Banducci, McKenzie and Barnes — the same trio that opposed the mask mandate — backed Sebaaly’s nomination, which was first reported by the spokesperson-review.
According to an online biography outlining his credentials, Sebaaly has a doctorate in instructional leadership and spent five years as a head wrestling coach at Northwest Kansas Technical College. The qualifications listed on the school’s website do not detail his leadership experience outside of sports.
Sebaaly did not respond to The Daily Beast’s request for comment on Wednesday regarding any other qualifications for the role, which claims a pro-rated salary of $200,000 and oversees an institution of 5,000 enrolled students.
Wood, who opposed the appointment of Sebaaly, said at least three of the top candidates were selected by the majority of the board, and no explanation was given as to why others with years of experience were passed over.
“Some of these people are just personal acquaintances of the chairman of the board,” Wood told the spokesperson-review. “The process was completely corrupted, and it was done by three administrators who had people in mind for the job. It has nothing to do with the qualifications required to run a higher education institution. It has to do with personal friendships and (political) ideology”.
Board member Ken Howard, who also opposed Sebaaly’s nomination, had joined Wood in voting in favor of including a required five-year administrative experience in management roles. higher education in the job description, according to Coeur d’Alene Press. Howard did not immediately respond to The Daily Beast’s request for comment.
But according to a copy of the job posting circulating online, along with a list of preferences, the only formal requirement for the job is a master’s degree from a regionally accredited institution, the spokesperson-Review reported. . Sebaaly earned a master’s degree in history from Buffalo State College.
Following his dismissal, MacLennan filed a legal complaint against the college and the three board members who voted for his replacement on Monday, claiming he was unlawfully fired.

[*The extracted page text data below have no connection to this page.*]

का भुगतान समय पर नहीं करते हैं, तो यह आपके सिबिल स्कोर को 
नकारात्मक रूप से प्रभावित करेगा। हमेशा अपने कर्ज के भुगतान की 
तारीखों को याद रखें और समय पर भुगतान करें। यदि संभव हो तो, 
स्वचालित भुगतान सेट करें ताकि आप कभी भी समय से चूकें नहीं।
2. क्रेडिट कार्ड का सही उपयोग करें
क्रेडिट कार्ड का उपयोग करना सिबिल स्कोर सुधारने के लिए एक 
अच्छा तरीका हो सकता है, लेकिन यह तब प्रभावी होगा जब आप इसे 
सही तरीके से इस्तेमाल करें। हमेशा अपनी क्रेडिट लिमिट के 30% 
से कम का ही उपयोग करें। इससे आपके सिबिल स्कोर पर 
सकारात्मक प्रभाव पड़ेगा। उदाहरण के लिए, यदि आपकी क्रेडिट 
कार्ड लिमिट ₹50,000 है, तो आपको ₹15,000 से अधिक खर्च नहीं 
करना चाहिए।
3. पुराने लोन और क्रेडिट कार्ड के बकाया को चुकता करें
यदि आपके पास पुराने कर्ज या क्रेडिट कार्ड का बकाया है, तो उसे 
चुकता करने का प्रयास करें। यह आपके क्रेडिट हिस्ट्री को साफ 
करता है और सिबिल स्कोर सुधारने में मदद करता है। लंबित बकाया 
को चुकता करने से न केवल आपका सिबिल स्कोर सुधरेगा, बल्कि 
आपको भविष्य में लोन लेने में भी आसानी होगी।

The path to his departure extended beyond mask mandates and was further complicated by other internal board policies and questionable conduct, colleagues said.
On Wednesday, Wood told The Daily Beast that “the mask issue undoubtedly exacerbated their desire to fire him, but I think the real reason stems from a staff complaint the president filed against the chairman of the board of directors. ‘administration”.
In a press release after MacLennan was fired on September 22, Wood alleged that Banducci sought to get rid of MacLennan for months after MacLennan filed a complaint with the board of trustees for “harassment of students, faculty, staff, administration and himself by Todd Banducci, newly elected Chairman of the Board.
This sparked an unsuccessful recall effort against Banducci for behavior that Wood described as “abusive and aggressive”.
“I believe this punitive employment action taken against President MacLennan is a direct response to his complaint filed against Trustee Banducci,” Wood wrote in the press release, which touted the “excellent” COVID response during MacLennan’s tenure, among other accomplishments.
The North Idaho College Board of Trustees has been embroiled in an ongoing investigation by its accreditor, the Northwestern Commission on Colleges and Universities, since March after receiving a formal complaint against Banducci and other members of the board of directors.
Banducci and a school spokesperson did not respond to requests for comment at the time of publication Wednesday.